I probably got carried away with the anthropomorphization of these agents and I might pare that back in the future. I am skeptical that it is important to describe what makes a good tech lead in an agent definition. I think the utility here goes back to context management. Each agent has its own context window. By having a set of agents I can call out to I can divide work into appropriate sized tasks that stay within the context window. This is a separation of concerns, just like in any type of system design. The researcher can specialize in finding documentation and files, and then report the result to the tech lead, who can then write a plan with that information. The plan can be handed off to a tester and implementer and then to a team of reviewers.

Another problem is that no matter how hard I try to manage context, I always fail. The solution that I’ve  landed on for now is to try to hand-off work to a new team when I’m at a good stopping point. What is a good stopping point? I don’t actually know.
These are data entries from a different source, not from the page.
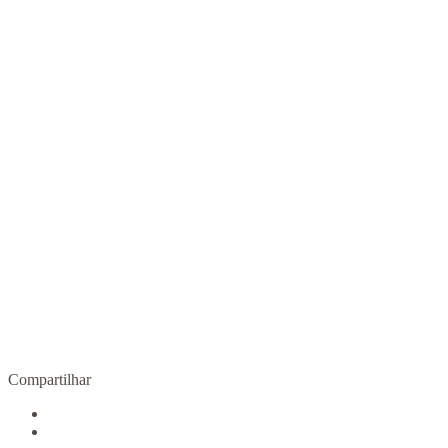
Outra gravidez é possível
R$
90,00
COMPRAR
Compartilhar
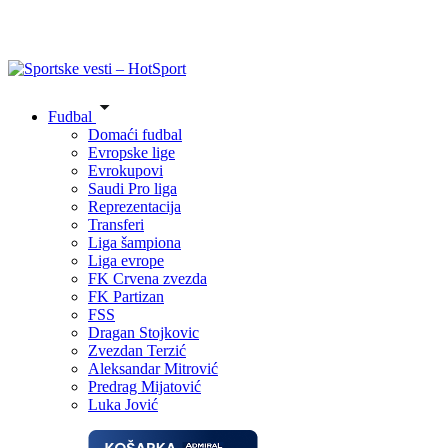
Fudbal
Domaći fudbal
Evropske lige
Evrokupovi
Saudi Pro liga
Reprezentacija
Transferi
Liga šampiona
Liga evrope
FK Crvena zvezda
FK Partizan
FSS
Dragan Stojkovic
Zvezdan Terzić
Aleksandar Mitrović
Predrag Mijatović
Luka Jović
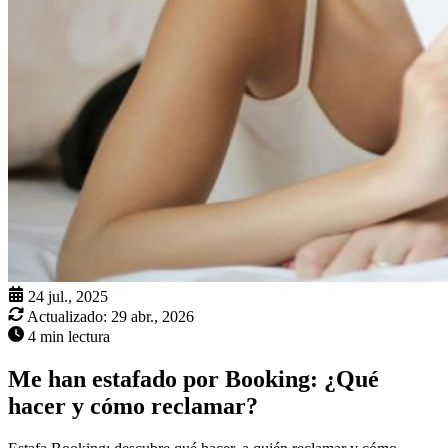
24 jul., 2025
Actualizado:
29 abr., 2026
4 min lectura
Me han estafado por Booking: ¿Qué
hacer y cómo reclamar?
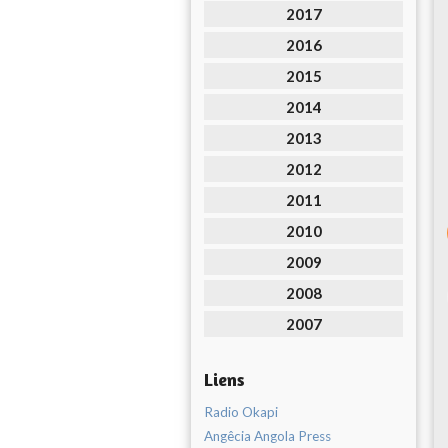
2017
2016
2015
2014
2013
2012
2011
2010
2009
2008
2007
Liens
Radio Okapi
Angêcia Angola Press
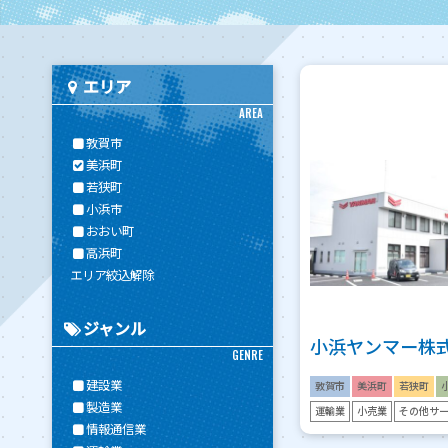
エリア
AREA
敦賀市
美浜町
若狭町
小浜市
おおい町
高浜町
エリア絞込解除
ジャンル
小浜ヤンマー株
GENRE
建設業
敦賀市
美浜町
若狭町
製造業
運輸業
小売業
その他サ
情報通信業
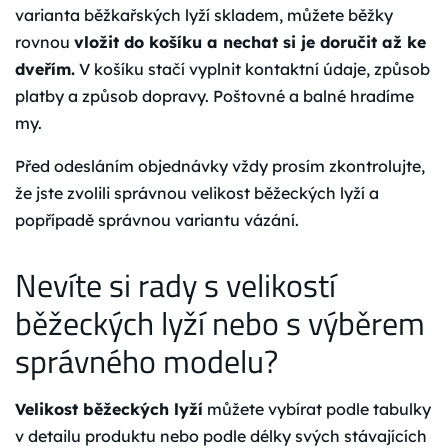
varianta běžkařských lyží skladem, můžete běžky
rovnou
vložit do košíku a nechat si je doručit až ke
dveřím.
V košíku stačí vyplnit kontaktní údaje, způsob
platby a způsob dopravy. Poštovné a balné hradíme
my.
Před odesláním objednávky vždy prosím zkontrolujte,
že jste zvolili správnou velikost běžeckých lyží a
popřípadě správnou variantu vázání.
Nevíte si rady s velikostí
běžeckých lyží nebo s výběrem
správného modelu?
Velikost běžeckých lyží
můžete vybírat podle tabulky
v detailu produktu nebo podle délky svých stávajících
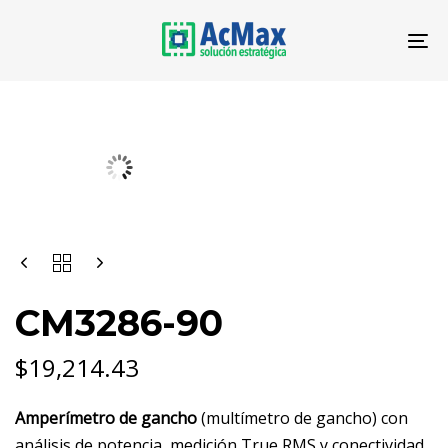
Saltar
Saltar
los
al
To
enlaces
contenido
na
CM3286-
90
CANTIDAD
CM3286-90
$
19,214.43
Amperímetro de gancho
(multímetro de gancho) con
análisis de potencia, medición True RMS y conectividad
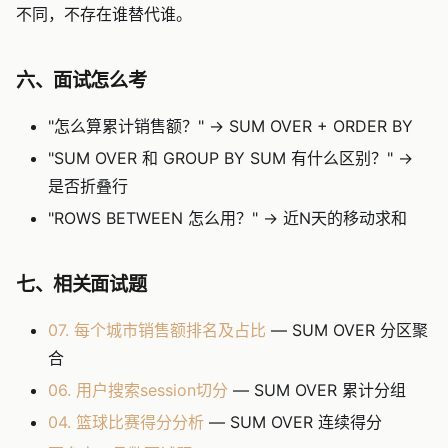
不同，不存在谁替代谁。
六、面试怎么考
"怎么算累计销售额？" → SUM OVER + ORDER BY
"SUM OVER 和 GROUP BY SUM 有什么区别？" →
是否折叠行
"ROWS BETWEEN 怎么用？" → 近N天的移动求和
七、相关面试题
07. 每个城市销售额排名及占比
— SUM OVER 分区聚
合
06. 用户搜索session切分
— SUM OVER 累计分组
04. 篮球比赛得分分析
— SUM OVER 连续得分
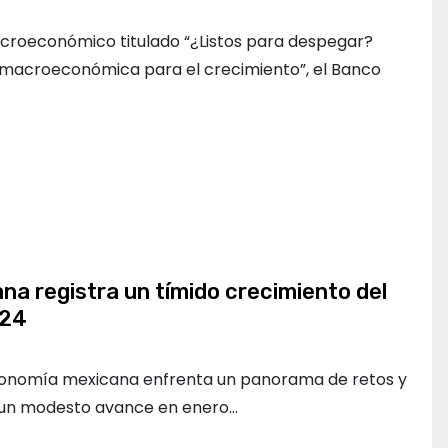
croeconómico titulado “¿Listos para despegar?
 macroeconómica para el crecimiento”, el Banco
a registra un tímido crecimiento del
024
economía mexicana enfrenta un panorama de retos y
o un modesto avance en enero…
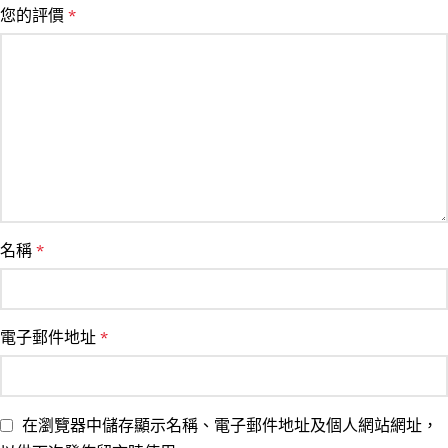
您的評價
*
名稱
*
電子郵件地址
*
在瀏覽器中儲存顯示名稱、電子郵件地址及個人網站網址，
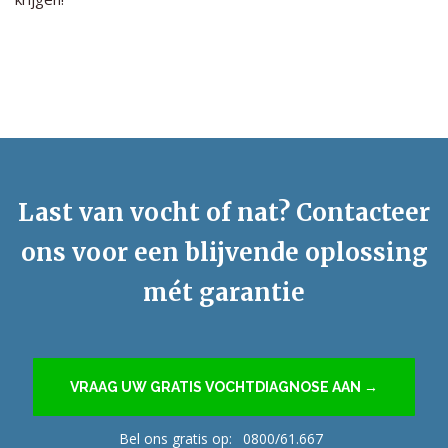
Last van vocht of nat? Contacteer
ons voor een blijvende oplossing
mét garantie
VRAAG UW GRATIS VOCHTDIAGNOSE AAN →
Bel ons gratis op:
0800/61.667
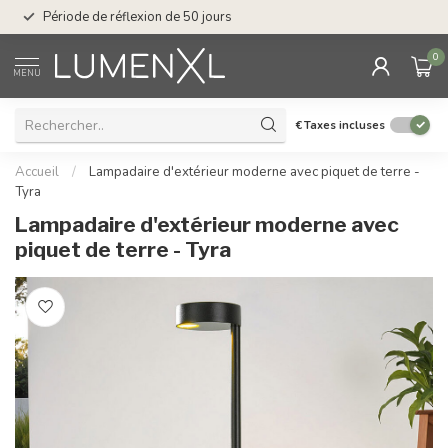
Service : du lundi au
Période de réflexion de 50 jours
17.00
0
MENU
€
Taxes incluses
Accueil
/
Lampadaire d'extérieur moderne avec piquet de terre -
Tyra
Lampadaire d'extérieur moderne avec
piquet de terre - Tyra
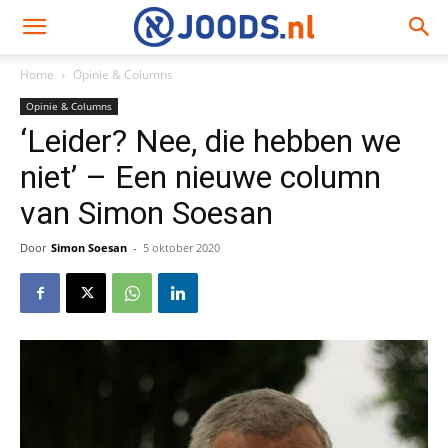
Home
Opinie & Columns
Opinie & Columns
‘Leider? Nee, die hebben we
niet’ – Een nieuwe column
van Simon Soesan
Door
Simon Soesan
-
5 oktober 2020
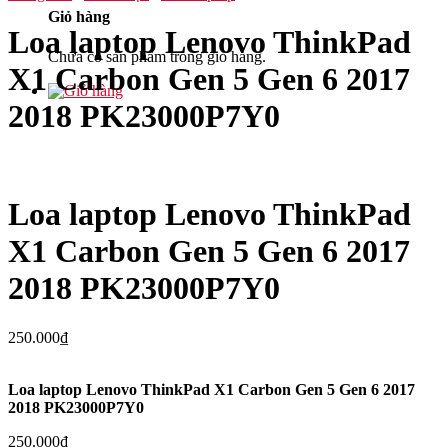
Giỏ hàng
Loa laptop Lenovo ThinkPad
Chưa có sản phẩm trong giỏ hàng.
X1 Carbon Gen 5 Gen 6 2017
2018 PK23000P7Y0
Loa laptop Lenovo ThinkPad
X1 Carbon Gen 5 Gen 6 2017
2018 PK23000P7Y0
250.000
₫
Loa laptop Lenovo ThinkPad X1 Carbon Gen 5 Gen 6 2017
2018 PK23000P7Y0
250.000
₫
But, when I’m at a good stopping point, ideally before I get to two thirds of the context window, which you can check with the /context command, I’ll run a command that has the agent update the brief with the current state of things. Then it will output a handoff prompt. I copy the prompt, which has the filepath to the brief and some notes on how to get started. I can then, somewhat guiltily, close the session, type lfg to start a new session, and paste the prompt in for my new, fresh tech lead. 

That’s the end of the walkthrough portion of this talk. These are the problems I’ve encountered and the solutions I’ve landed on. There are other problems I’ve encountered, I just haven’t found good solutions yet. These problems include having a backlog of agent-ready work so I can just constantly have these things running. It’s not that I don’t have an endless amount of work, it’s that I have to figure out how to get that work in a shape that is ready to be handed to my agent team. I suspect that we are going to start having meetings where instead of commenting on docs, we are going to be commenting on and workshopping prompts for our agents.
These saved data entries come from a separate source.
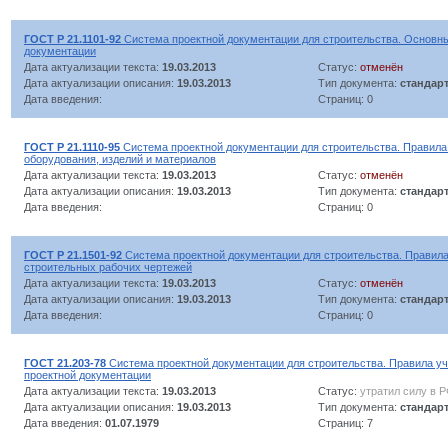
ГОСТ Р 21.1101-92
Система проектной документации для строительства. Основны
документации
Дата актуализации текста:
19.03.2013
Статус:
отменён
Дата актуализации описания:
19.03.2013
Тип документа:
стандар
Дата введения:
Страниц: 0
ГОСТ Р 21.1110-95
Система проектной документации для строительства. Правил
оборудования, изделий и материалов
Дата актуализации текста:
19.03.2013
Статус:
отменён
Дата актуализации описания:
19.03.2013
Тип документа:
стандар
Дата введения:
Страниц: 0
ГОСТ Р 21.1501-92
Система проектной документации для строительства. Правила
строительных рабочих чертежей
Дата актуализации текста:
19.03.2013
Статус:
отменён
Дата актуализации описания:
19.03.2013
Тип документа:
стандар
Дата введения:
Страниц: 0
ГОСТ 21.203-78
Система проектной документации для строительства. Правила уч
проектной документации
Дата актуализации текста:
19.03.2013
Статус:
утратил силу в 
Дата актуализации описания:
19.03.2013
Тип документа:
стандар
Дата введения:
01.07.1979
Страниц: 7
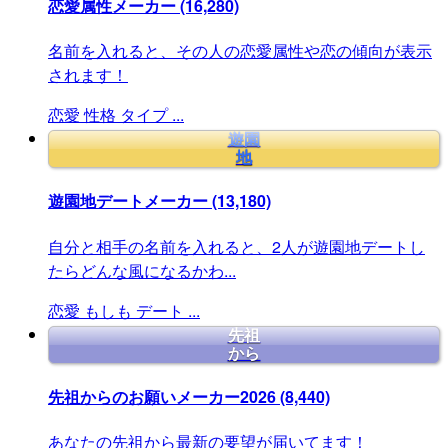
恋愛属性メーカー
(16,280)
名前を入れると、その人の恋愛属性や恋の傾向が表示
されます！
恋愛
性格
タイプ
...
遊園
地
遊園地デートメーカー
(13,180)
自分と相手の名前を入れると、2人が遊園地デートし
たらどんな風になるかわ...
恋愛
もしも
デート
...
先祖
から
先祖からのお願いメーカー2026
(8,440)
あなたの先祖から最新の要望が届いてます！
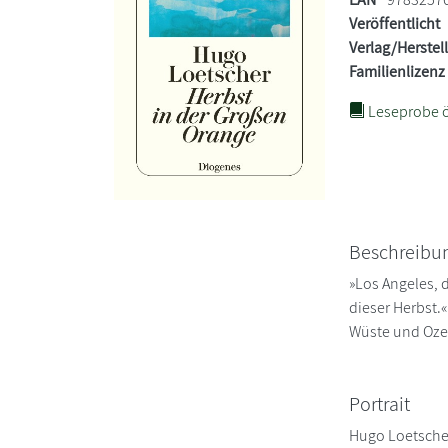
Veröffentlicht
Verlag/Herstel
Familienlizenz
Leseprobe ö
Beschreibu
»Los Angeles, 
dieser Herbst.
Wüste und Ozean
Portrait
Hugo Loetsche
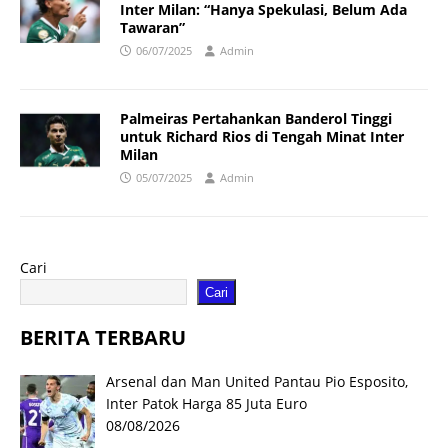
Inter Milan: “Hanya Spekulasi, Belum Ada
Tawaran”
06/07/2025
Admin
Palmeiras Pertahankan Banderol Tinggi
untuk Richard Rios di Tengah Minat Inter
Milan
05/07/2025
Admin
Cari
Cari
BERITA TERBARU
Arsenal dan Man United Pantau Pio Esposito,
Inter Patok Harga 85 Juta Euro
08/08/2026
Another problem I don’t have a good solution for yet is how do we keep the agents running for long periods of time. I have gotten research agents to run for over an hour without stopping and producing useful results. But to get agents to run for long periods of time they need ways to automatically manage context and perhaps more importantly verify their progress and results.
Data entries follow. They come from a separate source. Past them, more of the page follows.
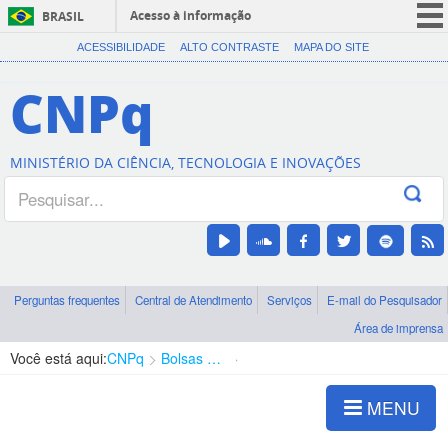
Acesso à informação
BRASIL
CORONAVÍRUS (COVID-19)
ACESSIBILIDADE
ALTO CONTRASTE
MAPA DO SITE
Participe
CNPq
Serviços
Legislação
MINISTÉRIO DA CIÊNCIA, TECNOLOGIA E INOVAÇÕES
Canais
Perguntas frequentes
Central de Atendimento
Serviços
E-mail do Pesquisador
Área de imprensa
Você está aqui:
CNPq
Bolsas e Auxílios Vigentes
Projetos de Pesquisa
MENU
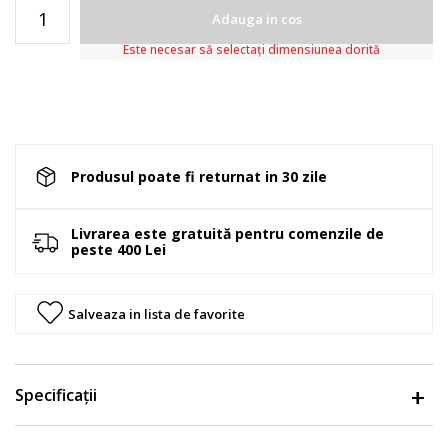
Adauga in cos
Este necesar să selectați dimensiunea dorită
Produsul poate fi returnat in 30 zile
Livrarea este gratuită pentru comenzile de
peste 400 Lei
Salveaza in lista de favorite
Specificații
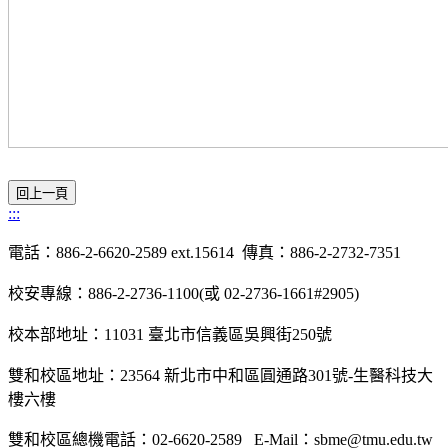
:::
電話：
886-2-6620-2589
ext.15614
傳真：
886-2-2732-7351
校安專線：
886-2-2736-1100(
或
02-2736-1661#2905)
校本部地址：
11031
臺北市信義區吳興街
250
號
雙和校區地址：
23564
新北市中和區圓通路
301
號-生醫科技大
樓六樓
雙和校區總機電話：
02-6620-2589
E-Mail
：
sbme@tmu.edu.tw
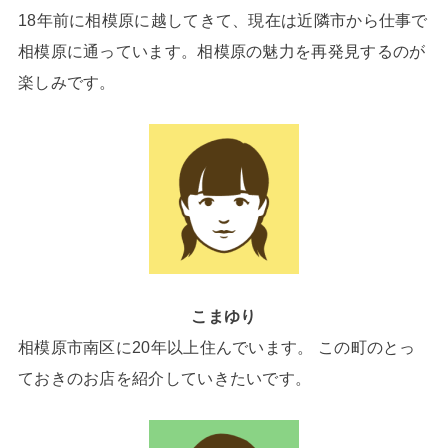
18年前に相模原に越してきて、現在は近隣市から仕事で
相模原に通っています。相模原の魅力を再発見するのが
楽しみです。
こまゆり
相模原市南区に20年以上住んでいます。 この町のとっ
ておきのお店を紹介していきたいです。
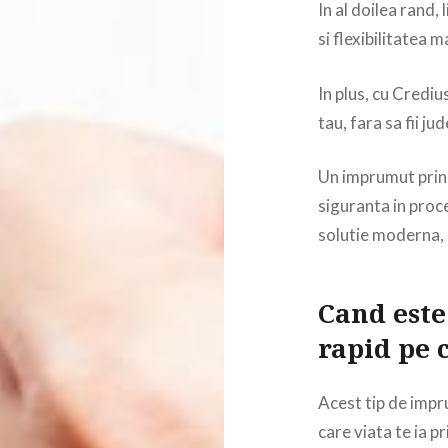
In al doilea rand,
si flexibilitatea
In plus, cu Crediu
tau, fara sa fii ju
Un imprumut prin 
siguranta in proce
solutie moderna, 
Cand este
rapid pe 
Acest tip de impr
care viata te ia p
I want to close by talking about where I think this is going. I think increasingly our jobs will not be about writing code, but about creating systems that enable the agents to write code. Those systems I think will continue to better address some of the problems I’ve tried to solve, like context management, setup scripts, and verification processes. We have to solve these problems because if we fast forward a few weeks or months from now and we have thousands of developers each with dozens of agents all writing code at once, something is going to go wrong. On top of that we want to be the fastest company and grow the GDP of the internet and build trust in the financial infrastructure that grows the GDP. All of that requires us to continuously improve our practice and that means engaging with the LLMs.

All of this is scary and weird. But it is also exciting. I think we all feel the buzz. So manage your context. And enjoy this because it is the best time to be a developer.